Closed goergen95 closed 1 year ago
In the wiki we have: Data source lists curated by Qiusheng Wu:
There are several DEM (SRTM and others), from different possible sources. I downloaded the updated verison of each catalog and highlighted possible candidates in yellow. Here it is: Catalogs_DEM.xlsx
Here is a pretty interesting one! I re-implemented the NASA SRTM resource using the Microsoft Planetary Computer STAC catalog:
There is a new argument download_srtm
which represents a logical. If it is set to TRUE
the intersecting tiles will actually be downloaded to the local file system. If it is set to FALSE
, it uses GDAL's /vsicurl/
driver to catalog the online resources without downloading the tiles.
Then if for example the elevation
indicator is called, using the virtual filesystem driver, it uses the fact that the rasters are provided as COGs and only partial downloads will be conducted.
I expect performance differences to be a function between the size and number of the assets as well as the spatial extent of the total portfolio (e.g. the number of tiles).
Here is a script that we can use to further investigate the trade-offs:
# package setup
load_or_install <- function(lib){
if(!requireNamespace(lib, quietly = TRUE)) install.packages(lib)

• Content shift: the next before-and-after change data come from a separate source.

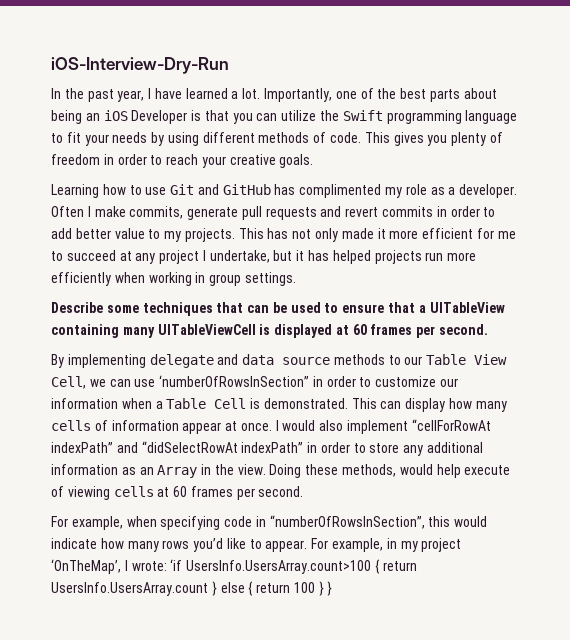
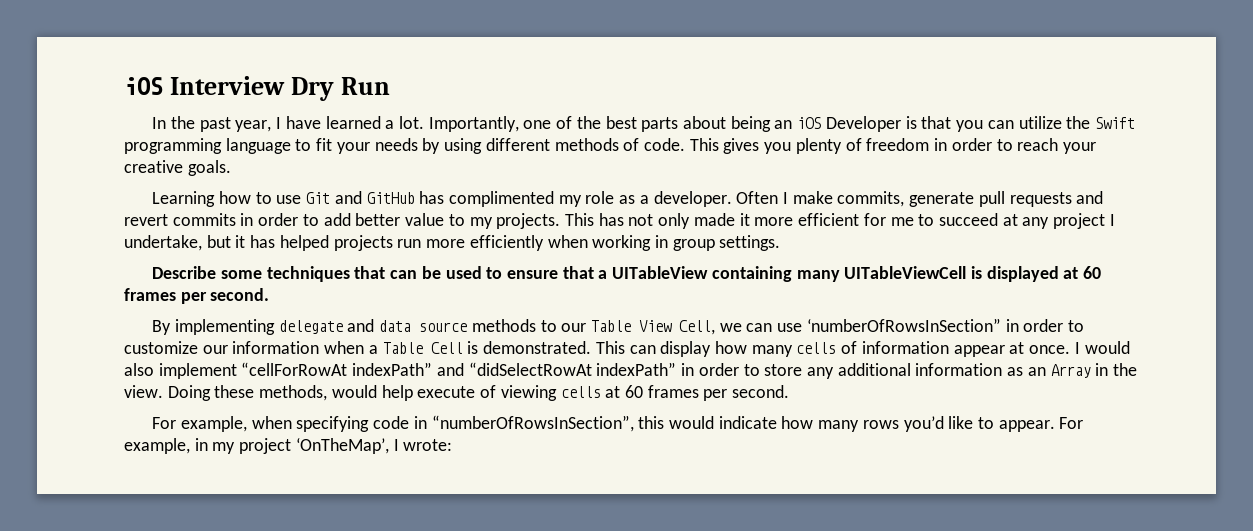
[51,57,229,74] iOS-Interview-Dry-Run -> [124,76,391,101] iOS Interview Dry Run
[170,559,417,574] [51,581,333,596] ‘if UsersInfo.UsersArray.count>100 { return UsersInfo.UsersArray.count } else { return 100 } } -> (453, 445) none

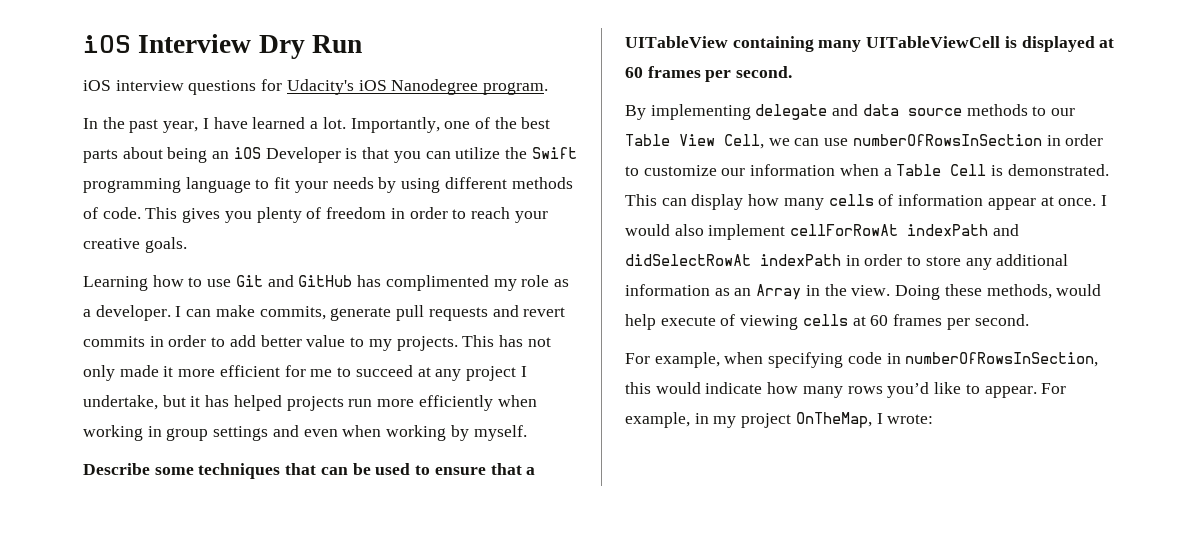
(391, 86) none -> [83,79,549,95] // iOS interview questions for Udacity's iOS Nanodegree program.
[736,191,789,204] Often I -> [175,306,212,317] I can
[719,235,781,251] settings. -> [213,425,527,441] settings and even when working by myself.
[806,318,1001,332] ‘numberOfRowsInSection” -> [852,134,1042,146] numberOfRowsInSection
[241,362,677,376] “cellForRowAt indexPath” and “didSelectRowAt indexPath” -> [790,224,1019,236] [625,254,841,266] cellForRowAt indexPath and didSelectRowAt indexPath
[431,415,634,432] “numberOfRowsInSection”, -> [905,352,1099,367] numberOfRowsInSection,
[295,438,389,454] ‘OnTheMap’, -> [795,412,872,428] OnTheMap,

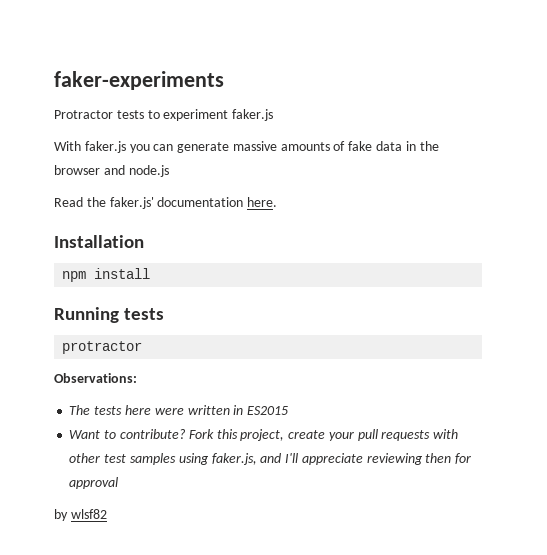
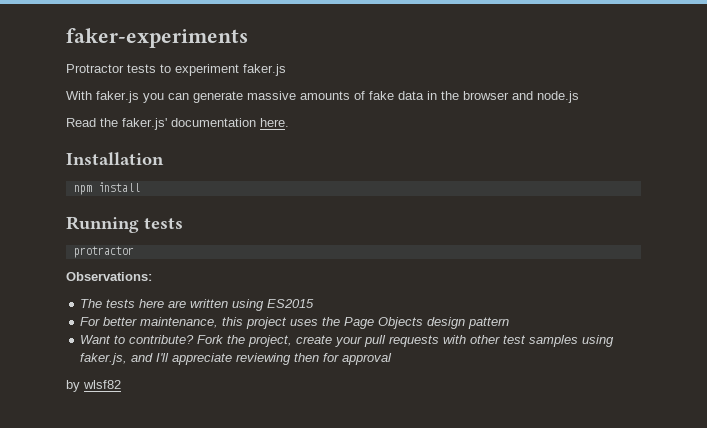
[154,405,289,415] were written in ES2015 -> [168,299,315,311] [80,317,510,329] are written using ES2015 // For better maintenance, this project uses the Page Objects design pattern
[216,429,238,439] this -> [227,335,246,344] the

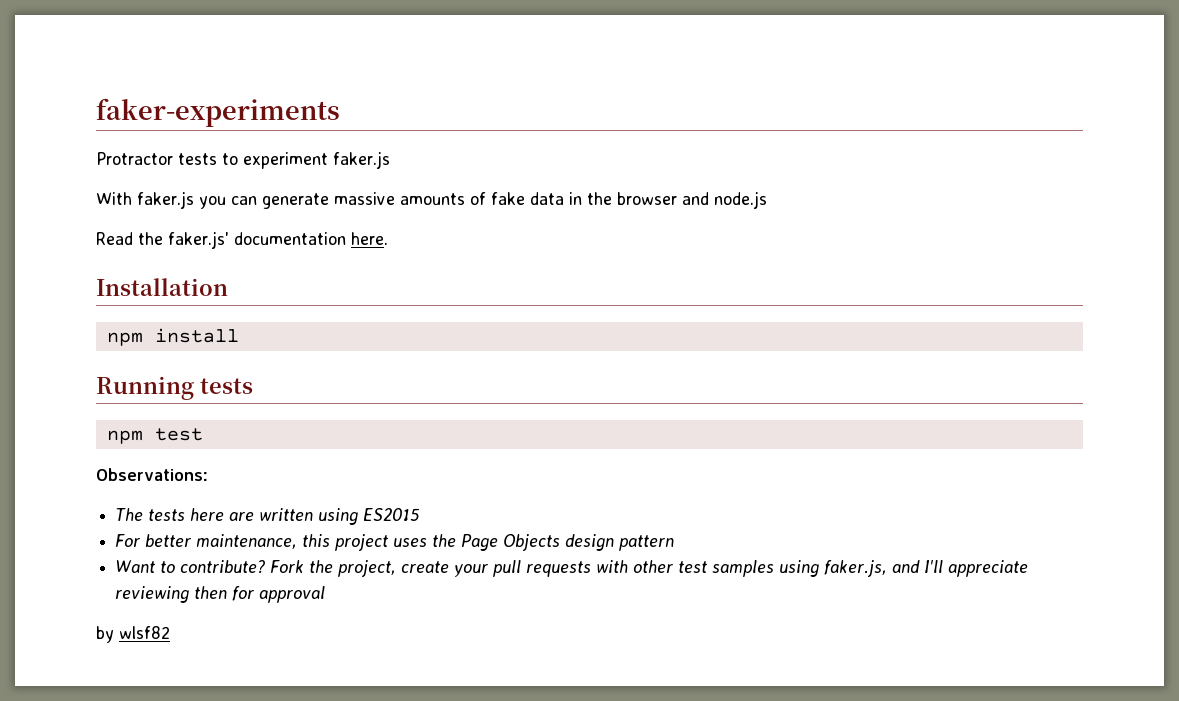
[73,246,134,258] protractor -> [106,428,203,444] npm test

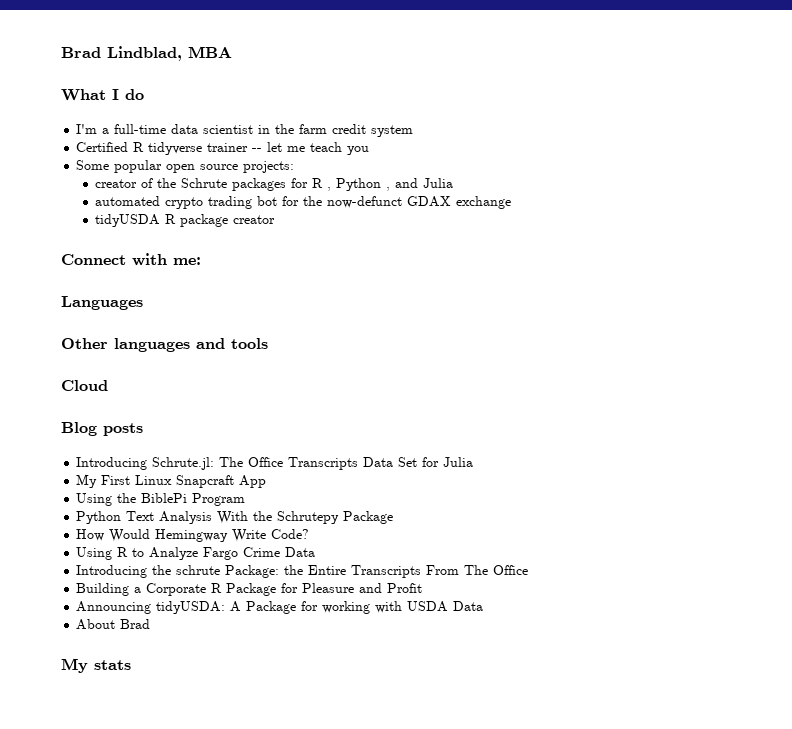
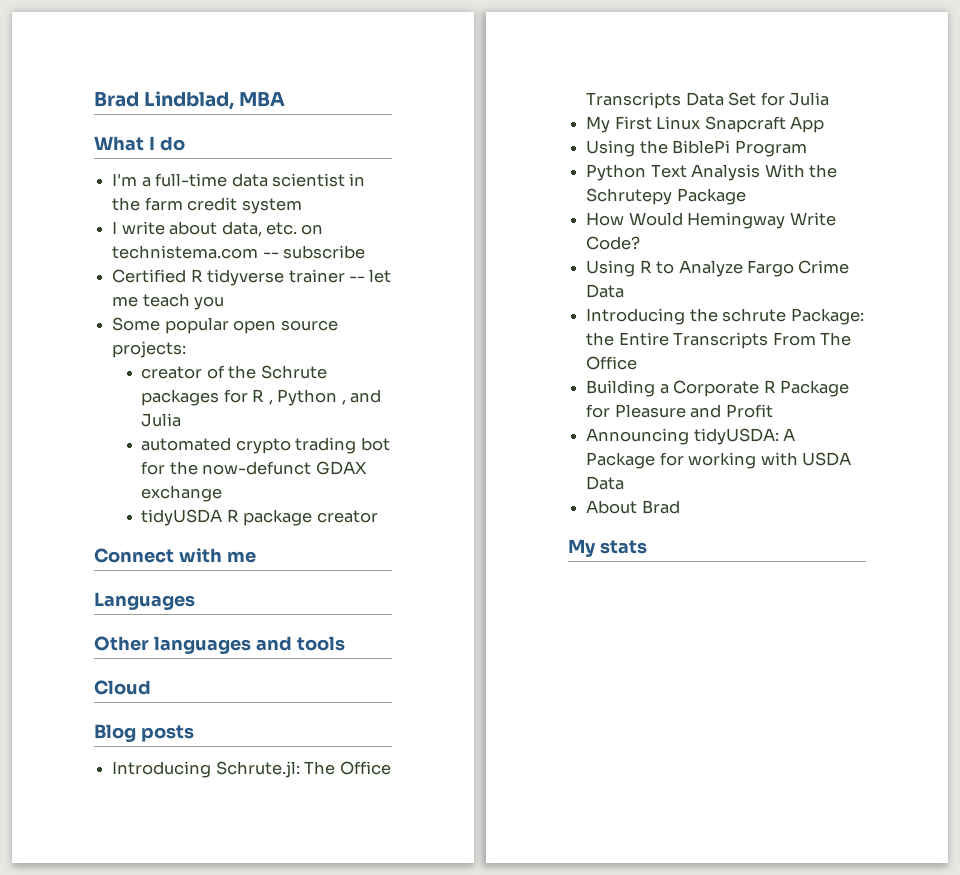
(414, 131) none -> [112,221,324,237] [112,245,366,259] // I write about data, etc. on technistema.com -- subscribe
[173,257,201,265] me: -> [226,551,256,563] me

library(lib, character.only = TRUE)
}
libs <- c("sf", "future", "remotes", "progressr", "rnaturalearth", "rbenchmark")
for(lib in libs) load_or_install(lib)
#> Linking to GEOS 3.11.1, GDAL 3.6.2, PROJ 9.1.1; sf_use_s2() is TRUE
install_github("mapme-initiative/mapme.biodiversity",
ref = "new-nasa-srtm",
upgrade = "never")
#> Skipping install of 'mapme.biodiversity' from a github remote, the SHA1 (3db62b75) has not changed since last install.
#> Use `force = TRUE` to force installation
library(mapme.biodiversity)
# adjust as needed
nworkers <- 4
nsamples <- 100
buffer_size <- 1000
# sample a global portfolio
sf_use_s2(F)
#> Spherical geometry (s2) switched off
world <- ne_countries(returnclass = "sf") |> st_make_valid()
world <- st_crop(world, xmin = 20., ymin = -1.0,
xmax = 22., ymax = 1.0) |>
st_make_valid()
#> although coordinates are longitude/latitude, st_intersection assumes that they
#> are planar
#> Warning: attribute variables are assumed to be spatially constant throughout
#> all geometries
sf_use_s2(T)
#> Spherical geometry (s2) switched on
# construct polygons from sample
set.seed(42)
hooks <- st_sample(world, size = nsamples)
hooks <- st_transform(hooks, "EPSG:3857")
polys <- st_buffer(hooks, dist = buffer_size)
polys <- st_transform(polys, "EPSG:4326")
polys <- st_as_sf(polys)
polys$id <- 1:nrow(polys)
# test elevation indicator
loc1 <- tempfile()
loc2 <- tempfile()
dir.create(file.path(loc1, "tmp"), recursive = TRUE)
dir.create(file.path(loc2, "tmp"), recursive = TRUE)
# using cloud-native
system.time({
plan(multisession, workers = nworkers)
with_progress({
init_portfolio(polys, years = 2000:2020,
outdir = loc1, tmpdir = file.path(loc1, "tmp"),
add_resources = FALSE) %>%
get_resources("nasa_srtm", download_srtm = FALSE) %>%
calc_indicators("elevation", stats_elevation = "mean")
})
plan(sequential)
})
#> Starting process to download resource 'nasa_srtm'........
#> Argument 'engine' for resource 'elevation' was not specified. Setting to default value of 'zonal'.
#> user system elapsed
#> 1.878 0.422 24.720
# downloading to local file system
system.time({
plan(multisession, workers = nworkers)
with_progress({
init_portfolio(polys, years = 2000:2020,
outdir = loc2, tmpdir = file.path(loc2, "tmp"),
add_resources = FALSE) %>%
get_resources("nasa_srtm", download_srtm = TRUE) %>%
calc_indicators("elevation", stats_elevation = "mean")
})
plan(sequential)
})
#> Starting process to download resource 'nasa_srtm'........
#> Argument 'engine' for resource 'elevation' was not specified. Setting to default value of 'zonal'.
#> user system elapsed
#> 2.017 0.600 30.799
Created on 2023-07-01 with reprex v2.0.2
The current source for the resource is unreliable. We should search for a more stable alternative.